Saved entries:
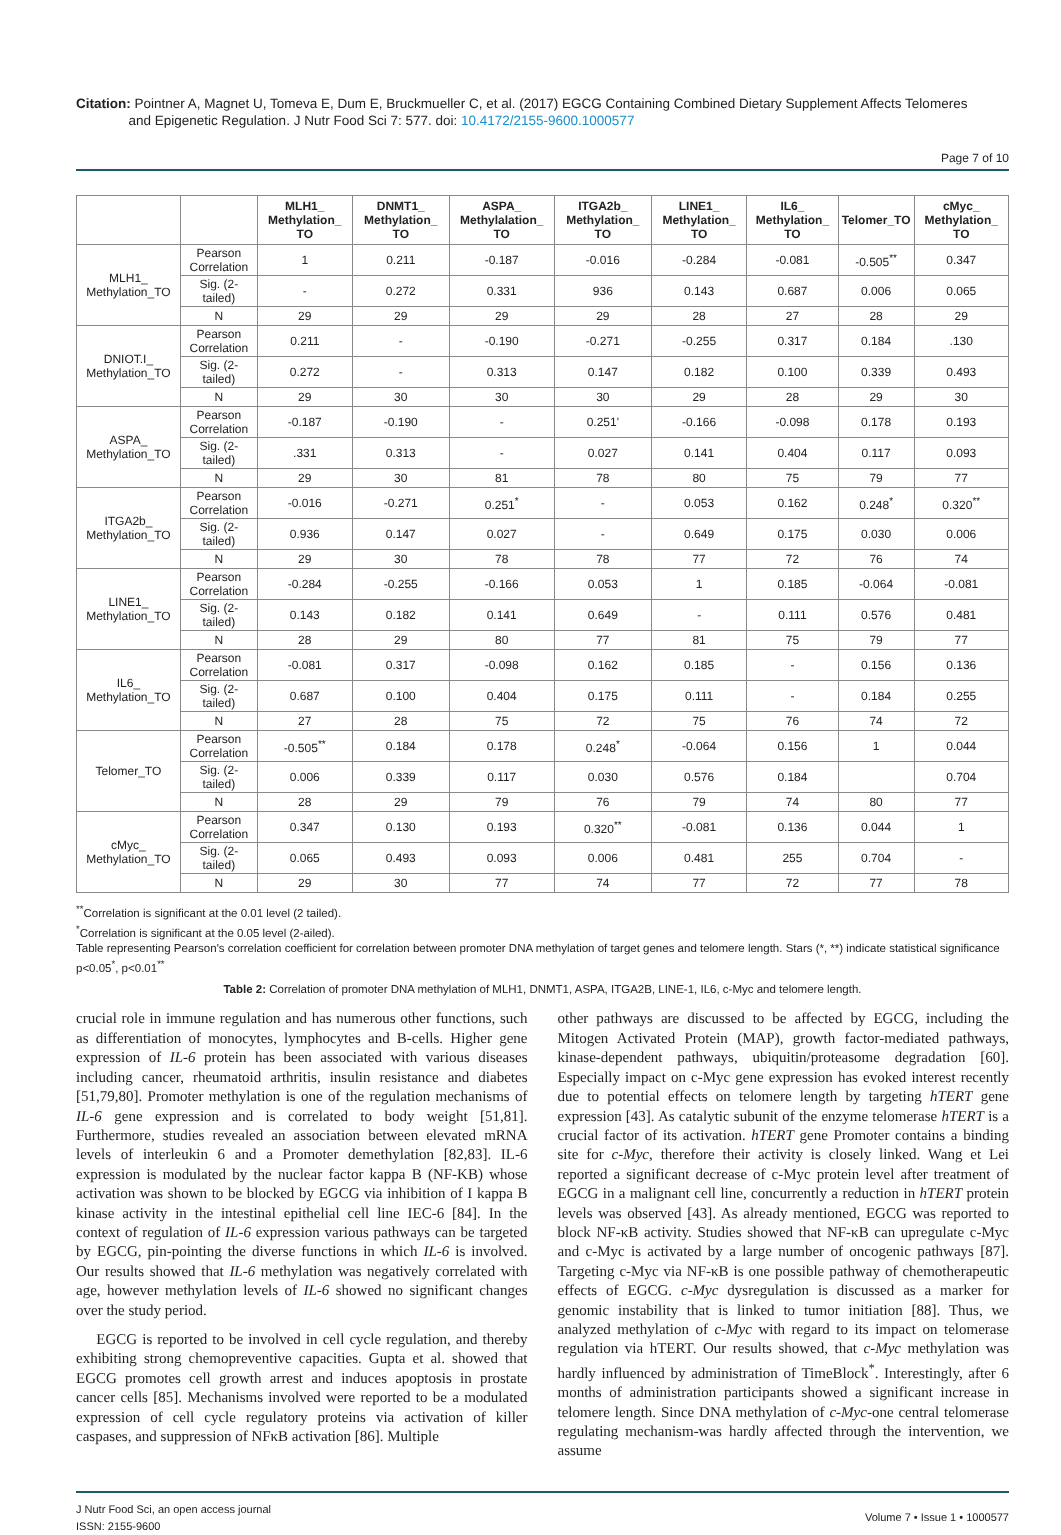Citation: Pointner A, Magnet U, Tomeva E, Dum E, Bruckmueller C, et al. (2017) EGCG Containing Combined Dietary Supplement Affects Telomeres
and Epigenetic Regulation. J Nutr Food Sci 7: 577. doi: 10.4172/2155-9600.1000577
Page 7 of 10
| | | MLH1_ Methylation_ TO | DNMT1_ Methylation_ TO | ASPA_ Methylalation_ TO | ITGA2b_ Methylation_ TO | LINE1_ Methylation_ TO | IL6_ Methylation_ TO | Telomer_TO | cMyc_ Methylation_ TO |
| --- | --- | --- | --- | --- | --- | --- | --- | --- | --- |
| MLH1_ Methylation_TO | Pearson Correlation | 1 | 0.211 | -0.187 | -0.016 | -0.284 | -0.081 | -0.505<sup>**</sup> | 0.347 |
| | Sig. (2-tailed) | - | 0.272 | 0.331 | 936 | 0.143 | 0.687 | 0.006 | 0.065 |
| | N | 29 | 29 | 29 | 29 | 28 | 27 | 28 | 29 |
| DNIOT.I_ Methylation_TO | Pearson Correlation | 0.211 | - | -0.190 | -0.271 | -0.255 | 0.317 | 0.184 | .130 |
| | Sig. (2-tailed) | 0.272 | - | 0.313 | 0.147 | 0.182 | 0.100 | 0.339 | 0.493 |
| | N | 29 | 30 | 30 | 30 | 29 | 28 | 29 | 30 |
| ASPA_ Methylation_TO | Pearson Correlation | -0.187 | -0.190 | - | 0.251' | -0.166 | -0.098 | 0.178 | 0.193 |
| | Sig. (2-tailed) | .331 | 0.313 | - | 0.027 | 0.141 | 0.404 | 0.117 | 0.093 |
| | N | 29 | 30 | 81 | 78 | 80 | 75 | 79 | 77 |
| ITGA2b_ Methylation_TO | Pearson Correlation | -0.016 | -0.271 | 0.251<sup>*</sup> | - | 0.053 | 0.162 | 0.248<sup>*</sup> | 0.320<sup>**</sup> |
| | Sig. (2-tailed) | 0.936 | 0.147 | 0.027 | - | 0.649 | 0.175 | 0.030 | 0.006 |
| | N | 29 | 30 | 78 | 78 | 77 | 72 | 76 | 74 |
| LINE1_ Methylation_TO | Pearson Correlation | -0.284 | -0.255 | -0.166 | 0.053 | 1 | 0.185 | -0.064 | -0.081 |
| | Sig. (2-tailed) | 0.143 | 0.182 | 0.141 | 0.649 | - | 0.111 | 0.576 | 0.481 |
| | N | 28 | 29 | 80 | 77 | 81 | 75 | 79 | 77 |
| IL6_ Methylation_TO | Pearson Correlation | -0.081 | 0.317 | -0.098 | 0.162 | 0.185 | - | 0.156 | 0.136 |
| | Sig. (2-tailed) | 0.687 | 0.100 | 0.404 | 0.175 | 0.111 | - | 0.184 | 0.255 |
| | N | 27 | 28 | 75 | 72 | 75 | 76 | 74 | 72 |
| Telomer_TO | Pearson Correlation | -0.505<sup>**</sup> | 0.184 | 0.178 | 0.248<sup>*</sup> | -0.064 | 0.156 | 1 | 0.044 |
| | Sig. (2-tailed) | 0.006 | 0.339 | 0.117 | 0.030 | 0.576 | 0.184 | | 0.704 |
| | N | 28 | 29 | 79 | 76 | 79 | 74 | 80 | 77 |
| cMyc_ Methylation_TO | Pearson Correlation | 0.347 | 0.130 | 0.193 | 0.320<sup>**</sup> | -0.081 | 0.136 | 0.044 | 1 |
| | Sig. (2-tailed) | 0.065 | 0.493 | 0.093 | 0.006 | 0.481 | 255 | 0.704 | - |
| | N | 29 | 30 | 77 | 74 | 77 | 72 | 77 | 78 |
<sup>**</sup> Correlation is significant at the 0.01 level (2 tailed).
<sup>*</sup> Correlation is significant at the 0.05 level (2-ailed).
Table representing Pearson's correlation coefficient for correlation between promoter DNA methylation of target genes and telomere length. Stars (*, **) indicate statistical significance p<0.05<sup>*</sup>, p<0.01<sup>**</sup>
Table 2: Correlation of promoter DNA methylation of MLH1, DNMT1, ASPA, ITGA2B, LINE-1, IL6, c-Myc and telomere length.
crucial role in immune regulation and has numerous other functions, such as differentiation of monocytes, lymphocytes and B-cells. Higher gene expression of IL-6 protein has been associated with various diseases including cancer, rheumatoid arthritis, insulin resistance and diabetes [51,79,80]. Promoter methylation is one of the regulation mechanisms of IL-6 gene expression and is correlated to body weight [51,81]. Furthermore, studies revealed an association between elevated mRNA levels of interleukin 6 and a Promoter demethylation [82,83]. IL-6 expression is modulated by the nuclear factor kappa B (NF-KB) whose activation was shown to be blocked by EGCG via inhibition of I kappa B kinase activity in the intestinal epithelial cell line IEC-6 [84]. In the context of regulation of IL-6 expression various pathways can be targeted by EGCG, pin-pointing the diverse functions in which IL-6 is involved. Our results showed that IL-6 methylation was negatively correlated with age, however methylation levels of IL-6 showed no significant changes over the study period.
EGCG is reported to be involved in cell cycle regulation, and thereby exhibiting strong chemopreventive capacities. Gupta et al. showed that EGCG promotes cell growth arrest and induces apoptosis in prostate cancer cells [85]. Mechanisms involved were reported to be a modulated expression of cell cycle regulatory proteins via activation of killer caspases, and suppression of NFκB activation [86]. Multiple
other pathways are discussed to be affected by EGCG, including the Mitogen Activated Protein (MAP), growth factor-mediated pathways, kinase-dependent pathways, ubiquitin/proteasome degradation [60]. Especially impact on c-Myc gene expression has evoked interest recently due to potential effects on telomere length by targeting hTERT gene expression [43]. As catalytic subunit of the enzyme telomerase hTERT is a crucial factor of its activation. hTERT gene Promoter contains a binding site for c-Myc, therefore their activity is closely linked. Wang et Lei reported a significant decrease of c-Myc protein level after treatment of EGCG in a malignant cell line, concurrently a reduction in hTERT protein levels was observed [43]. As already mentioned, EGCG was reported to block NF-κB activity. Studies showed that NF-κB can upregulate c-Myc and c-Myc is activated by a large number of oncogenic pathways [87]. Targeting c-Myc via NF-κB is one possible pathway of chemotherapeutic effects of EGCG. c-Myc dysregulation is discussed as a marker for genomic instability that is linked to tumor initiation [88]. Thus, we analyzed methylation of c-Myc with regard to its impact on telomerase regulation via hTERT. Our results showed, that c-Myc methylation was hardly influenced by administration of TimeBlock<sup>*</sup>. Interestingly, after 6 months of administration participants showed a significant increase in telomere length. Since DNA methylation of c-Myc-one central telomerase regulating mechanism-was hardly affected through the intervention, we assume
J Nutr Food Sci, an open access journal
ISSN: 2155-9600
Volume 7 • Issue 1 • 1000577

==

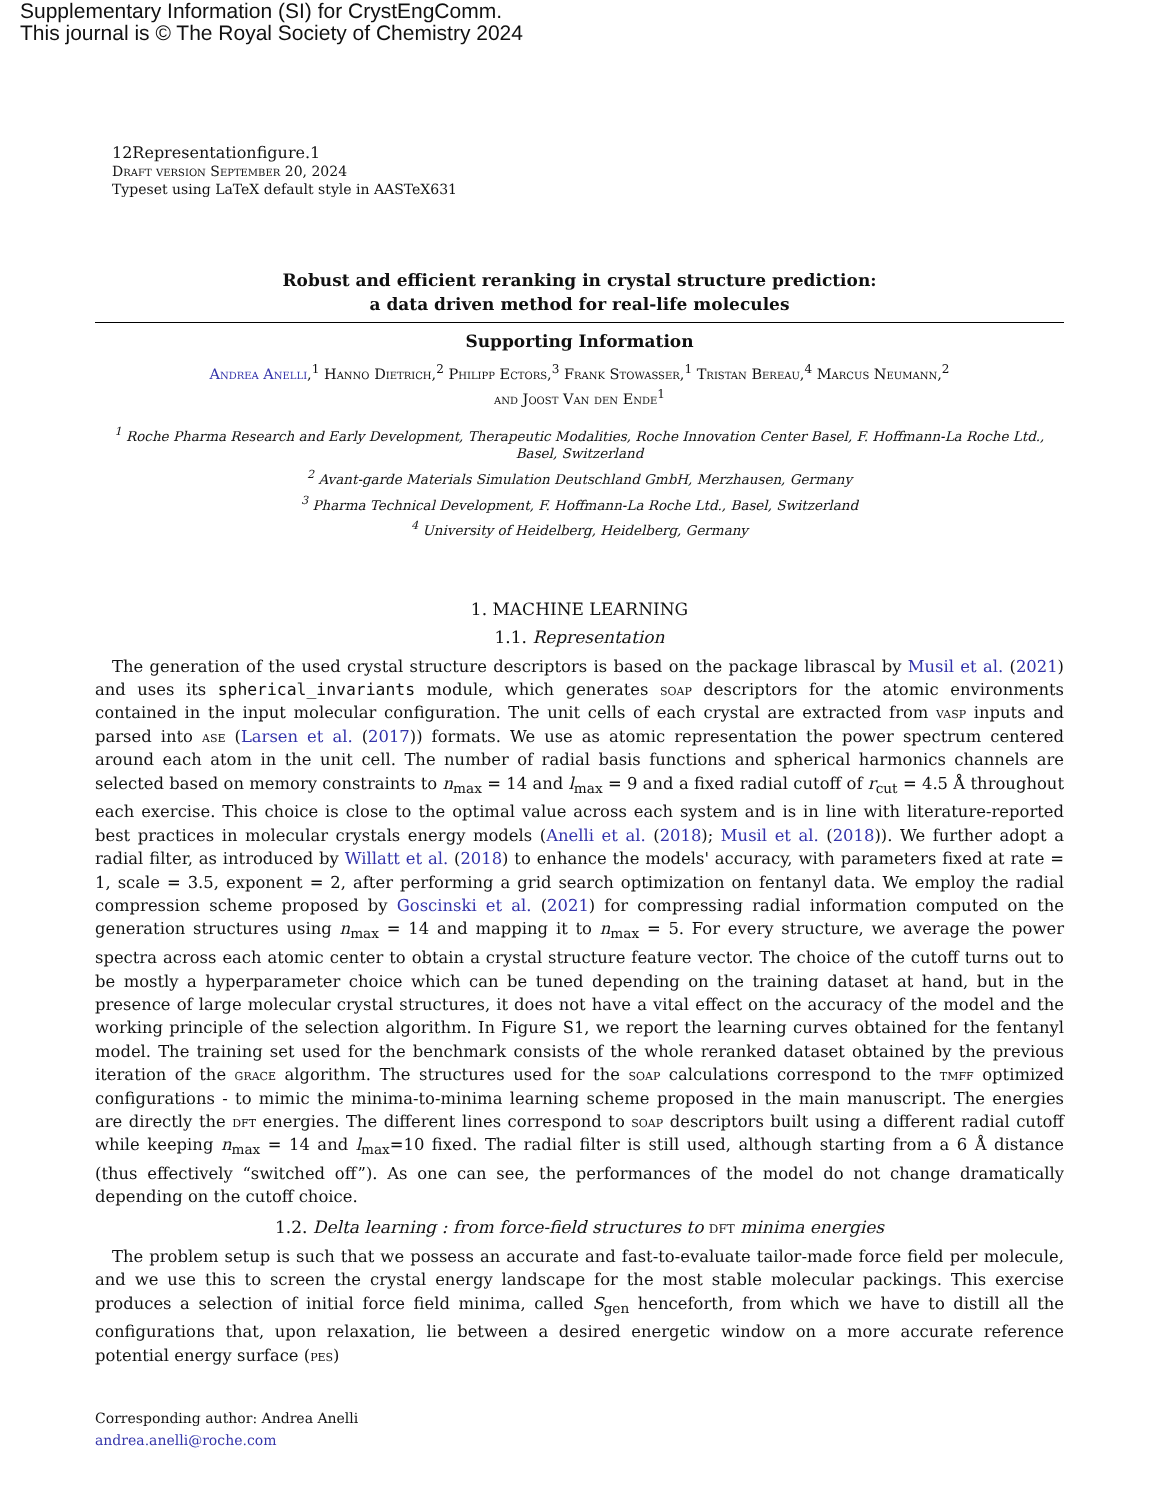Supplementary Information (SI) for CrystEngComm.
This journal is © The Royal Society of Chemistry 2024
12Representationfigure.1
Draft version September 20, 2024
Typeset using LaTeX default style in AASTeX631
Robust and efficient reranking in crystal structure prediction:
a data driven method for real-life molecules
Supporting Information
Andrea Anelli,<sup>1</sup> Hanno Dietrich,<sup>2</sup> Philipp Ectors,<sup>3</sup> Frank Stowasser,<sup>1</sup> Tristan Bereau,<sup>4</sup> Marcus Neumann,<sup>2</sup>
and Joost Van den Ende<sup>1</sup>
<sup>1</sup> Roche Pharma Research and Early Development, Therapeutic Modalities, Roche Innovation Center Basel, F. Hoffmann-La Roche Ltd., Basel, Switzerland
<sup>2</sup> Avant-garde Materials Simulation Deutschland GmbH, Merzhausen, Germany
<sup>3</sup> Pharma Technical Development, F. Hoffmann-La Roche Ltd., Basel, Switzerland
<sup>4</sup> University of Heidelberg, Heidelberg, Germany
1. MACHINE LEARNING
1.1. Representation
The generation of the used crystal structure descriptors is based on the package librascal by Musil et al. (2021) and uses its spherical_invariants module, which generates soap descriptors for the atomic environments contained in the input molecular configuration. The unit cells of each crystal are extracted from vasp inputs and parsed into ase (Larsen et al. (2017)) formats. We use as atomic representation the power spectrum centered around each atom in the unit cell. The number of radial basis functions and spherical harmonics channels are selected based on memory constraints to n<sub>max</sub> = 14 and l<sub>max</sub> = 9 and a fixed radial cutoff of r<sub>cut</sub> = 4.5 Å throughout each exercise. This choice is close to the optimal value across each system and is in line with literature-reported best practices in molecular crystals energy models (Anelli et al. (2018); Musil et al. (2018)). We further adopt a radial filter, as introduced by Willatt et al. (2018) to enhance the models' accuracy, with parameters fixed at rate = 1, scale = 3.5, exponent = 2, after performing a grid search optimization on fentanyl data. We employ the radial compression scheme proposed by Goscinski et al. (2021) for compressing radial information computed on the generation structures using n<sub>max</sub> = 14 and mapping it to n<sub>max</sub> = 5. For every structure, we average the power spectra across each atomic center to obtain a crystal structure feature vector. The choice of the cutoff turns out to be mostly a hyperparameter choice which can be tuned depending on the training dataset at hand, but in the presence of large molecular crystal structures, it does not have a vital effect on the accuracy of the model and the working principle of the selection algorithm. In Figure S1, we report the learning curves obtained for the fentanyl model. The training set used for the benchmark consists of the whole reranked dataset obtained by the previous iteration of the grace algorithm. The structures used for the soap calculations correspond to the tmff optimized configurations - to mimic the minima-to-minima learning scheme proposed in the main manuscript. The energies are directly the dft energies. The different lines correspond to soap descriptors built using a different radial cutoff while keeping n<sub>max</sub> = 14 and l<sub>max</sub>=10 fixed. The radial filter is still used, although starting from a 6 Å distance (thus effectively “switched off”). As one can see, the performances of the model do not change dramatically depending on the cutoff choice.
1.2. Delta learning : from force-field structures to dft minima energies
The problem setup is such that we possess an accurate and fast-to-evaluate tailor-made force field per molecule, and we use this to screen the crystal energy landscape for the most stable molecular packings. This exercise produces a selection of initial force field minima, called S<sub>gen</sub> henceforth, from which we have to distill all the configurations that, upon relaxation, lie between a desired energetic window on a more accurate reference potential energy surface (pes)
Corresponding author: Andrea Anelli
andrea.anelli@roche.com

...

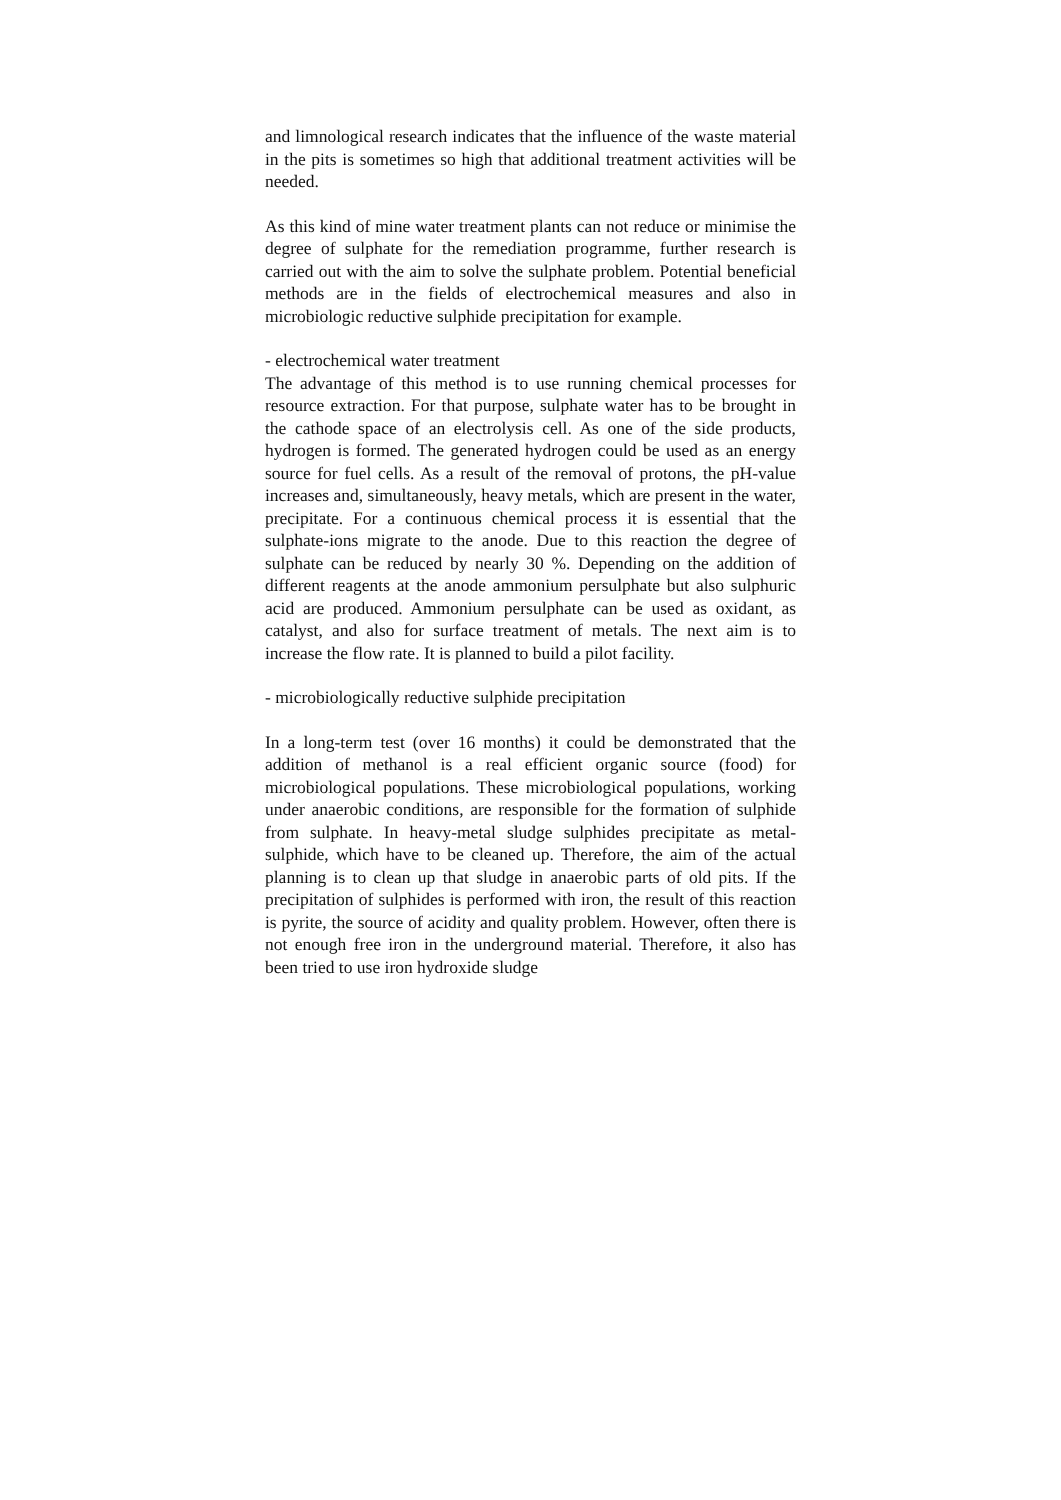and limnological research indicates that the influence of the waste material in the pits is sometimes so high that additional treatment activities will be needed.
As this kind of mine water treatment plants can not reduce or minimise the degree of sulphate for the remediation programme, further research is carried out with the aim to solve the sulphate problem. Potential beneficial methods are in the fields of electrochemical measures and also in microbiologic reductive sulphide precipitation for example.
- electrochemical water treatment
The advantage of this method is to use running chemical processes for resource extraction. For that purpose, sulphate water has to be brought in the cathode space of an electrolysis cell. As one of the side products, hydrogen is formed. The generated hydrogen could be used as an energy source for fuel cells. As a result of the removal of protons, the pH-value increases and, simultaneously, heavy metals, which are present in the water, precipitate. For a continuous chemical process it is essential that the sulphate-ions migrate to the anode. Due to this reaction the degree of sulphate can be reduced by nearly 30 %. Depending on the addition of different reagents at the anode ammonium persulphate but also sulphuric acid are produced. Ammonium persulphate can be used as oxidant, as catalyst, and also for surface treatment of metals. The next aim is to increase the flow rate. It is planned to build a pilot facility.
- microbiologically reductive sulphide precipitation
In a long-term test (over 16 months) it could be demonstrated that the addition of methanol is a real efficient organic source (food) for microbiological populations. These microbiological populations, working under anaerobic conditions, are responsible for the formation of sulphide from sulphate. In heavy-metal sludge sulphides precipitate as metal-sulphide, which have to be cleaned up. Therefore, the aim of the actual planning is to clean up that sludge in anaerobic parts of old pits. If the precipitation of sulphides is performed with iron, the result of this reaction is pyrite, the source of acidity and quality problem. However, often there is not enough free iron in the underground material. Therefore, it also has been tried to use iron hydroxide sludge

WORK TO BE COMPLETED:
What are the lines above, starting at the one with "72 | 76 | 74 |" and ending at the one with "<sup>*</sup> Correlation is"? Give them again exactly, and only them.

RESPONSE AREA:
| | N | 29 | 30 | 78 | 78 | 77 | 72 | 76 | 74 |
| LINE1_ Methylation_TO | Pearson Correlation | -0.284 | -0.255 | -0.166 | 0.053 | 1 | 0.185 | -0.064 | -0.081 |
| | Sig. (2-tailed) | 0.143 | 0.182 | 0.141 | 0.649 | - | 0.111 | 0.576 | 0.481 |
| | N | 28 | 29 | 80 | 77 | 81 | 75 | 79 | 77 |
| IL6_ Methylation_TO | Pearson Correlation | -0.081 | 0.317 | -0.098 | 0.162 | 0.185 | - | 0.156 | 0.136 |
| | Sig. (2-tailed) | 0.687 | 0.100 | 0.404 | 0.175 | 0.111 | - | 0.184 | 0.255 |
| | N | 27 | 28 | 75 | 72 | 75 | 76 | 74 | 72 |
| Telomer_TO | Pearson Correlation | -0.505<sup>**</sup> | 0.184 | 0.178 | 0.248<sup>*</sup> | -0.064 | 0.156 | 1 | 0.044 |
| | Sig. (2-tailed) | 0.006 | 0.339 | 0.117 | 0.030 | 0.576 | 0.184 | | 0.704 |
| | N | 28 | 29 | 79 | 76 | 79 | 74 | 80 | 77 |
| cMyc_ Methylation_TO | Pearson Correlation | 0.347 | 0.130 | 0.193 | 0.320<sup>**</sup> | -0.081 | 0.136 | 0.044 | 1 |
| | Sig. (2-tailed) | 0.065 | 0.493 | 0.093 | 0.006 | 0.481 | 255 | 0.704 | - |
| | N | 29 | 30 | 77 | 74 | 77 | 72 | 77 | 78 |
<sup>**</sup> Correlation is significant at the 0.01 level (2 tailed).
<sup>*</sup> Correlation is significant at the 0.05 level (2-ailed).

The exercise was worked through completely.